EXERCISE: From every item below, pull out the taxonomy lines and copy each one verbatim, leaving out the pictures.

* start GIVEN DATA *

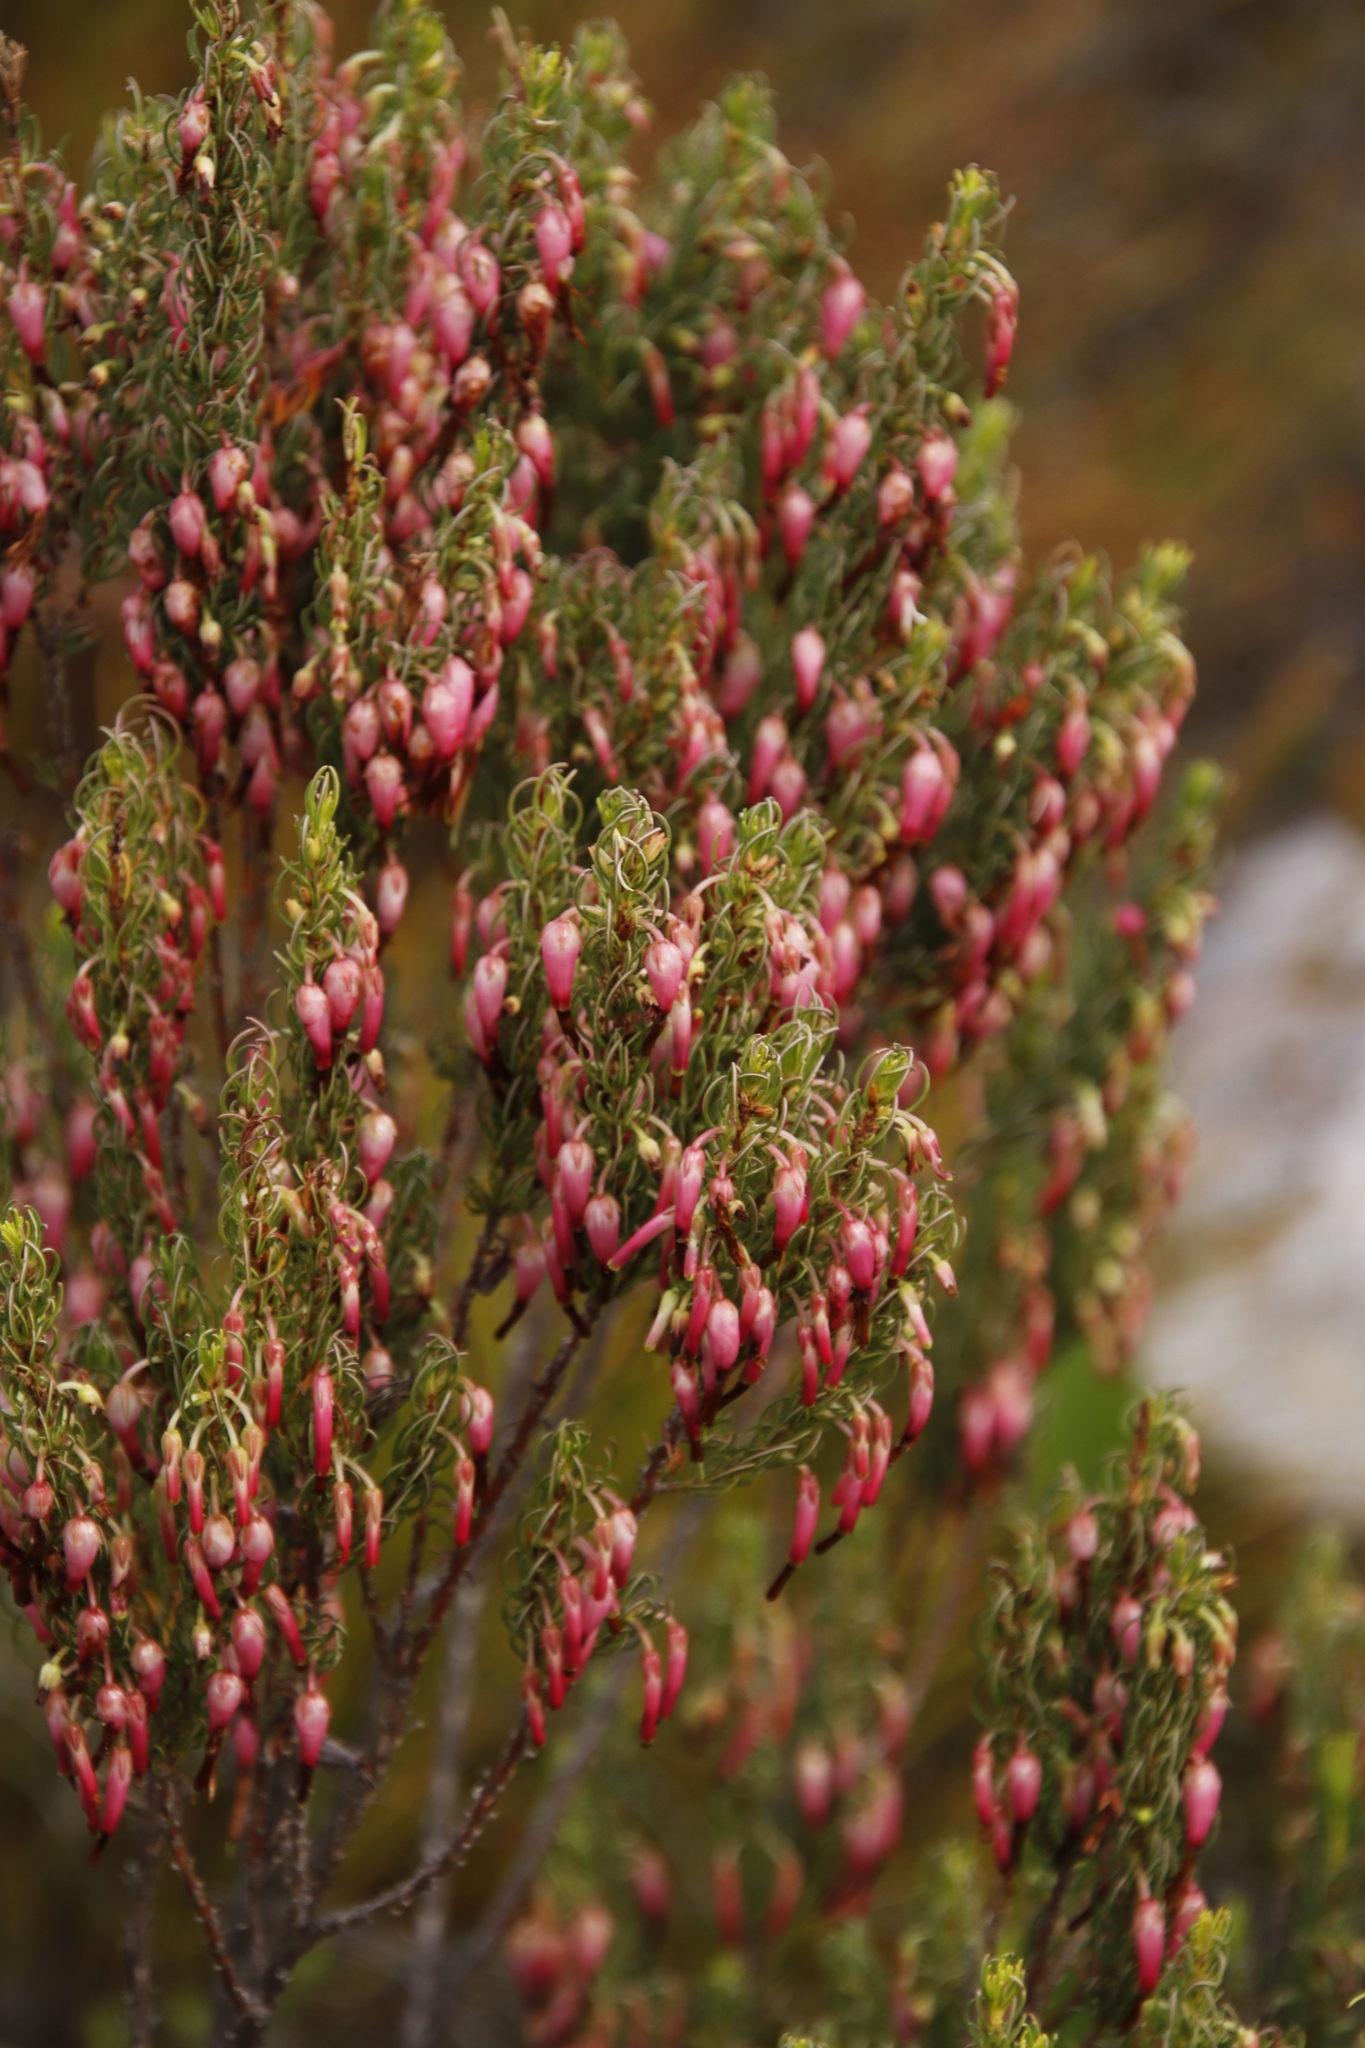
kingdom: Plantae
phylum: Tracheophyta
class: Magnoliopsida
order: Ericales
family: Ericaceae
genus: Erica
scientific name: Erica plukenetii
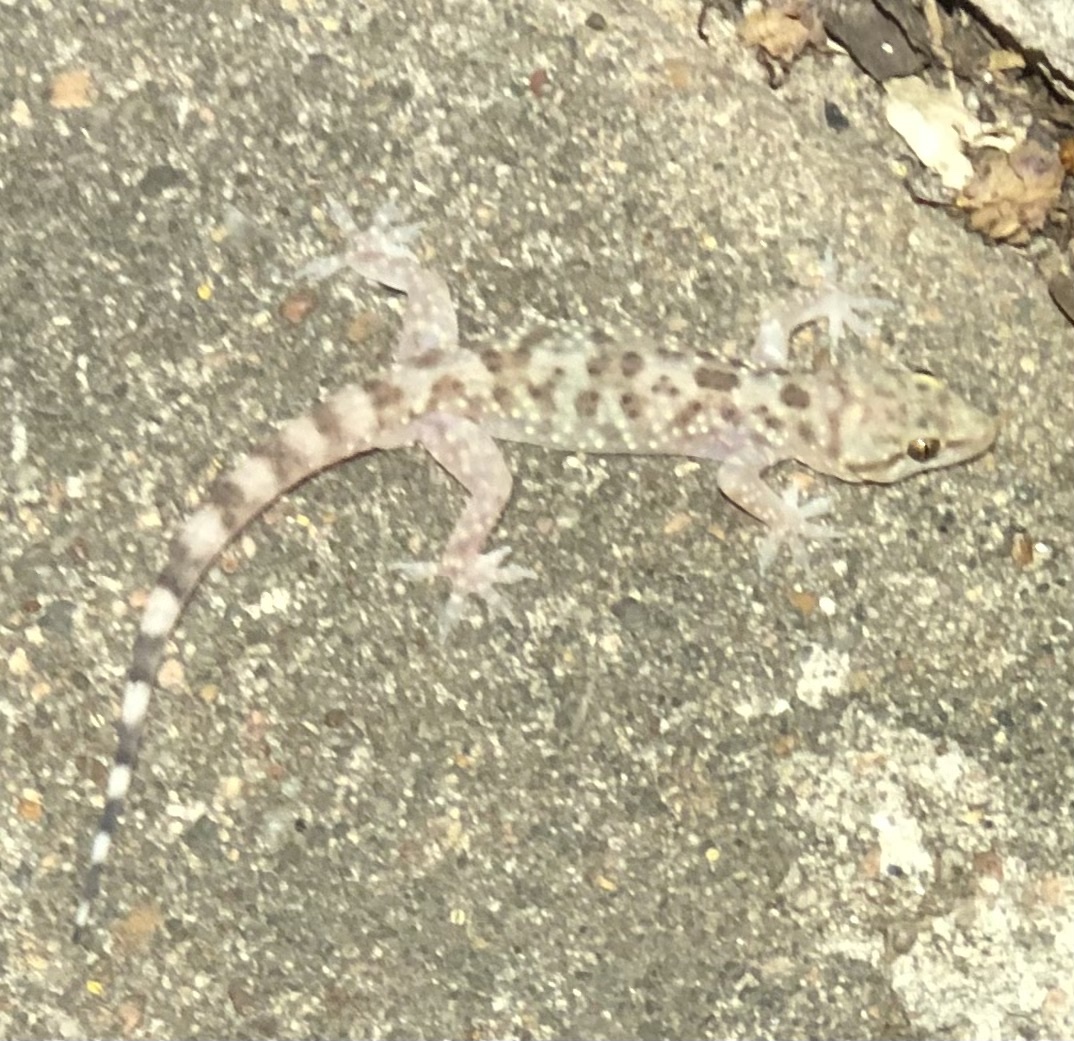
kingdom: Animalia
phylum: Chordata
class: Squamata
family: Gekkonidae
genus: Hemidactylus
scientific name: Hemidactylus turcicus
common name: Turkish gecko
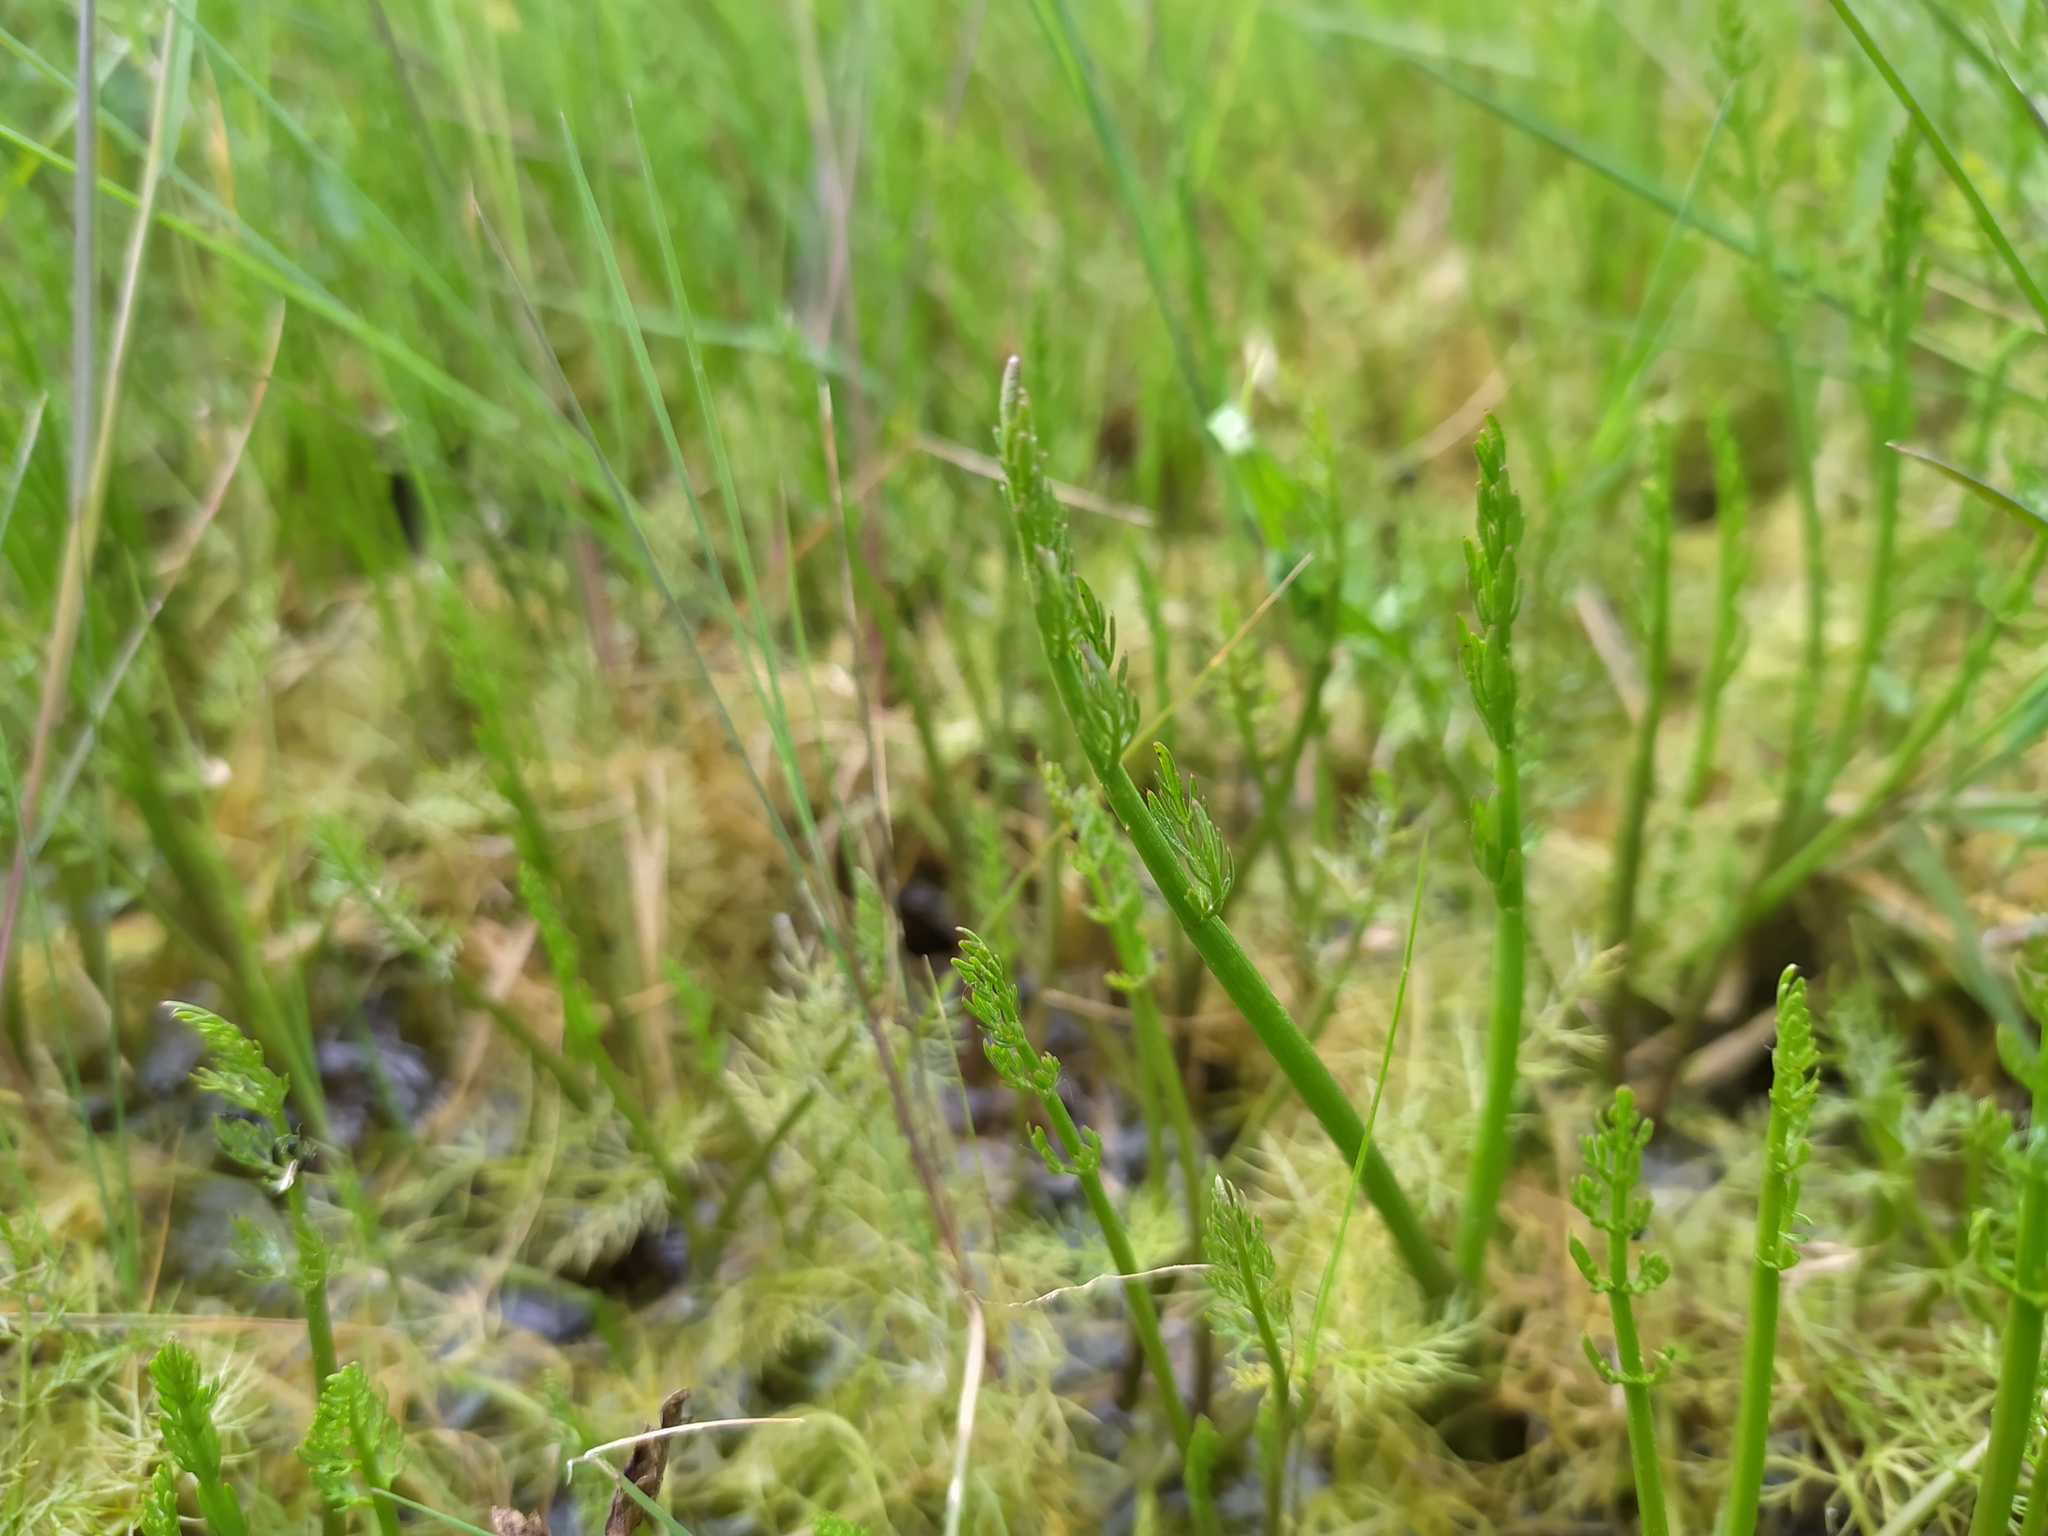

* end GIVEN DATA *

ANSWER BELOW:
kingdom: Plantae
phylum: Tracheophyta
class: Magnoliopsida
order: Ericales
family: Ericaceae
genus: Erica
scientific name: Erica plukenetii
kingdom: Animalia
phylum: Chordata
class: Squamata
family: Gekkonidae
genus: Hemidactylus
scientific name: Hemidactylus turcicus
common name: Turkish gecko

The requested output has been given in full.